◆ Task directions:
Reproduce the entries. Match every word.

[Data excerpts Boundary: Start]

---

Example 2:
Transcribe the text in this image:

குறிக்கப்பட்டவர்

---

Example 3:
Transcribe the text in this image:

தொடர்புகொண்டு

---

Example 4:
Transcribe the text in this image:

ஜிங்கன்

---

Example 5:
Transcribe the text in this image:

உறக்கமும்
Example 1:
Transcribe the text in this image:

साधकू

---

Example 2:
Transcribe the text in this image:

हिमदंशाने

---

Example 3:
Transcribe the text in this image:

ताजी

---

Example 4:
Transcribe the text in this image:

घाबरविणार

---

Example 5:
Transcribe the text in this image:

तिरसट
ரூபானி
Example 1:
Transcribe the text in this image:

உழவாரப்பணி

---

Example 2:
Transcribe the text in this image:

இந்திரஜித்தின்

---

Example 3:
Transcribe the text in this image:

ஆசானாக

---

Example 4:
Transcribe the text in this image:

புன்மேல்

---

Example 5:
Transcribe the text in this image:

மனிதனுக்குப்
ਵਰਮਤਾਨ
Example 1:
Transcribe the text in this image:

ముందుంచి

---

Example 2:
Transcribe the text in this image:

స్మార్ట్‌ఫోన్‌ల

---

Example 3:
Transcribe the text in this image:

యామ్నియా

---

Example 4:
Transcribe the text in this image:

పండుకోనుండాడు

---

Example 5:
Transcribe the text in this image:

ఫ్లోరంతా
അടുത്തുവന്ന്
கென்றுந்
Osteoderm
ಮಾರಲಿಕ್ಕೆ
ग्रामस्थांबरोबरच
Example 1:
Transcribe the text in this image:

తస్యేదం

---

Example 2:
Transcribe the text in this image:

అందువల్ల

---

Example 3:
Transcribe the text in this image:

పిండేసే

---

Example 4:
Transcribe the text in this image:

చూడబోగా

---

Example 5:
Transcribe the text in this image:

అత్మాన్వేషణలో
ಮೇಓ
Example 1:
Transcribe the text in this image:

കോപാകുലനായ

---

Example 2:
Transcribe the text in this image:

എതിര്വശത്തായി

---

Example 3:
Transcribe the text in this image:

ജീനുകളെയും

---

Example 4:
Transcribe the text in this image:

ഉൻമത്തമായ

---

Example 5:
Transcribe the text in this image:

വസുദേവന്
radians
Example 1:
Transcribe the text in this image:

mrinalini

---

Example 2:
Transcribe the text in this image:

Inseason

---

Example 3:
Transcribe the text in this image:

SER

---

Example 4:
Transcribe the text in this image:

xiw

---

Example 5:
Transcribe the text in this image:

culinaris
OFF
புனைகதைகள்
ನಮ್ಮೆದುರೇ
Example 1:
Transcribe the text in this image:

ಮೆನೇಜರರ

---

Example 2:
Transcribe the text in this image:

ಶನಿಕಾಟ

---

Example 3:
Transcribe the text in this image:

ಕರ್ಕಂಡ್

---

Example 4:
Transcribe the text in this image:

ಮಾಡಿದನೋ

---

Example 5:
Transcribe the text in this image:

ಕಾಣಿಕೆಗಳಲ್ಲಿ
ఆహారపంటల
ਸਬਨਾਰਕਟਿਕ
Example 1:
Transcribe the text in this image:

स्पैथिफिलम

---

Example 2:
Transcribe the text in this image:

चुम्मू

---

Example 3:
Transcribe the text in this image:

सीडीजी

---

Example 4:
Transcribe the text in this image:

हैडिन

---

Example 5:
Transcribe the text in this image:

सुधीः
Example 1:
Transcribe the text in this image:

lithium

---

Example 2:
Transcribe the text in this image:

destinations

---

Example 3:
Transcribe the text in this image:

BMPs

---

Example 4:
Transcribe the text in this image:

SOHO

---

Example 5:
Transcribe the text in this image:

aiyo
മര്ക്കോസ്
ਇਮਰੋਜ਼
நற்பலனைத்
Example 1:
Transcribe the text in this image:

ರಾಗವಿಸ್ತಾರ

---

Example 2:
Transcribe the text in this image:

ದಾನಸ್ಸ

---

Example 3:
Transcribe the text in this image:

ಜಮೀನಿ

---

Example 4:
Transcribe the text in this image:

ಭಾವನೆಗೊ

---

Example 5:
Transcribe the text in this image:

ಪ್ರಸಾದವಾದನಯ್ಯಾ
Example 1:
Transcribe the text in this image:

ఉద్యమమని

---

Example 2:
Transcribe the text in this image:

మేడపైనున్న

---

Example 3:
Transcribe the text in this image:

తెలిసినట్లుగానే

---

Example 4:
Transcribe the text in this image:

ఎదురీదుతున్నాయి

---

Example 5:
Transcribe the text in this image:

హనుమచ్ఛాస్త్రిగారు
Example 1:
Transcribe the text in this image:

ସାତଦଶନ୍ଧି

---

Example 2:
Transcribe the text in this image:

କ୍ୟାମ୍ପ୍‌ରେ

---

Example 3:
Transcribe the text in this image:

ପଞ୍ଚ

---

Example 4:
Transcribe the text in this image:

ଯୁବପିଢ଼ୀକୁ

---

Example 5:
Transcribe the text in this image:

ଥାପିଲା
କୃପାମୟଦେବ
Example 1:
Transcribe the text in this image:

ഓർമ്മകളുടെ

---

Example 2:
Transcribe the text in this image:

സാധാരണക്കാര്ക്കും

[Data excerpts Boundary: End]

◆ Solution to this exercise:
---

Example 2:
Transcribe the text in this image:

குறிக்கப்பட்டவர்

---

Example 3:
Transcribe the text in this image:

தொடர்புகொண்டு

---

Example 4:
Transcribe the text in this image:

ஜிங்கன்

---

Example 5:
Transcribe the text in this image:

உறக்கமும்
Example 1:
Transcribe the text in this image:

साधकू

---

Example 2:
Transcribe the text in this image:

हिमदंशाने

---

Example 3:
Transcribe the text in this image:

ताजी

---

Example 4:
Transcribe the text in this image:

घाबरविणार

---

Example 5:
Transcribe the text in this image:

तिरसट
ரூபானி
Example 1:
Transcribe the text in this image:

உழவாரப்பணி

---

Example 2:
Transcribe the text in this image:

இந்திரஜித்தின்

---

Example 3:
Transcribe the text in this image:

ஆசானாக

---

Example 4:
Transcribe the text in this image:

புன்மேல்

---

Example 5:
Transcribe the text in this image:

மனிதனுக்குப்
ਵਰਮਤਾਨ
Example 1:
Transcribe the text in this image:

ముందుంచి

---

Example 2:
Transcribe the text in this image:

స్మార్ట్‌ఫోన్‌ల

---

Example 3:
Transcribe the text in this image:

యామ్నియా

---

Example 4:
Transcribe the text in this image:

పండుకోనుండాడు

---

Example 5:
Transcribe the text in this image:

ఫ్లోరంతా
അടുത്തുവന്ന്
கென்றுந்
Osteoderm
ಮಾರಲಿಕ್ಕೆ
ग्रामस्थांबरोबरच
Example 1:
Transcribe the text in this image:

తస్యేదం

---

Example 2:
Transcribe the text in this image:

అందువల్ల

---

Example 3:
Transcribe the text in this image:

పిండేసే

---

Example 4:
Transcribe the text in this image:

చూడబోగా

---

Example 5:
Transcribe the text in this image:

అత్మాన్వేషణలో
ಮೇಓ
Example 1:
Transcribe the text in this image:

കോപാകുലനായ

---

Example 2:
Transcribe the text in this image:

എതിര്വശത്തായി

---

Example 3:
Transcribe the text in this image:

ജീനുകളെയും

---

Example 4:
Transcribe the text in this image:

ഉൻമത്തമായ

---

Example 5:
Transcribe the text in this image:

വസുദേവന്
radians
Example 1:
Transcribe the text in this image:

mrinalini

---

Example 2:
Transcribe the text in this image:

Inseason

---

Example 3:
Transcribe the text in this image:

SER

---

Example 4:
Transcribe the text in this image:

xiw

---

Example 5:
Transcribe the text in this image:

culinaris
OFF
புனைகதைகள்
ನಮ್ಮೆದುರೇ
Example 1:
Transcribe the text in this image:

ಮೆನೇಜರರ

---

Example 2:
Transcribe the text in this image:

ಶನಿಕಾಟ

---

Example 3:
Transcribe the text in this image:

ಕರ್ಕಂಡ್

---

Example 4:
Transcribe the text in this image:

ಮಾಡಿದನೋ

---

Example 5:
Transcribe the text in this image:

ಕಾಣಿಕೆಗಳಲ್ಲಿ
ఆహారపంటల
ਸਬਨਾਰਕਟਿਕ
Example 1:
Transcribe the text in this image:

स्पैथिफिलम

---

Example 2:
Transcribe the text in this image:

चुम्मू

---

Example 3:
Transcribe the text in this image:

सीडीजी

---

Example 4:
Transcribe the text in this image:

हैडिन

---

Example 5:
Transcribe the text in this image:

सुधीः
Example 1:
Transcribe the text in this image:

lithium

---

Example 2:
Transcribe the text in this image:

destinations

---

Example 3:
Transcribe the text in this image:

BMPs

---

Example 4:
Transcribe the text in this image:

SOHO

---

Example 5:
Transcribe the text in this image:

aiyo
മര്ക്കോസ്
ਇਮਰੋਜ਼
நற்பலனைத்
Example 1:
Transcribe the text in this image:

ರಾಗವಿಸ್ತಾರ

---

Example 2:
Transcribe the text in this image:

ದಾನಸ್ಸ

---

Example 3:
Transcribe the text in this image:

ಜಮೀನಿ

---

Example 4:
Transcribe the text in this image:

ಭಾವನೆಗೊ

---

Example 5:
Transcribe the text in this image:

ಪ್ರಸಾದವಾದನಯ್ಯಾ
Example 1:
Transcribe the text in this image:

ఉద్యమమని

---

Example 2:
Transcribe the text in this image:

మేడపైనున్న

---

Example 3:
Transcribe the text in this image:

తెలిసినట్లుగానే

---

Example 4:
Transcribe the text in this image:

ఎదురీదుతున్నాయి

---

Example 5:
Transcribe the text in this image:

హనుమచ్ఛాస్త్రిగారు
Example 1:
Transcribe the text in this image:

ସାତଦଶନ୍ଧି

---

Example 2:
Transcribe the text in this image:

କ୍ୟାମ୍ପ୍‌ରେ

---

Example 3:
Transcribe the text in this image:

ପଞ୍ଚ

---

Example 4:
Transcribe the text in this image:

ଯୁବପିଢ଼ୀକୁ

---

Example 5:
Transcribe the text in this image:

ଥାପିଲା
କୃପାମୟଦେବ
Example 1:
Transcribe the text in this image:

ഓർമ്മകളുടെ

---

Example 2:
Transcribe the text in this image:

സാധാരണക്കാര്ക്കും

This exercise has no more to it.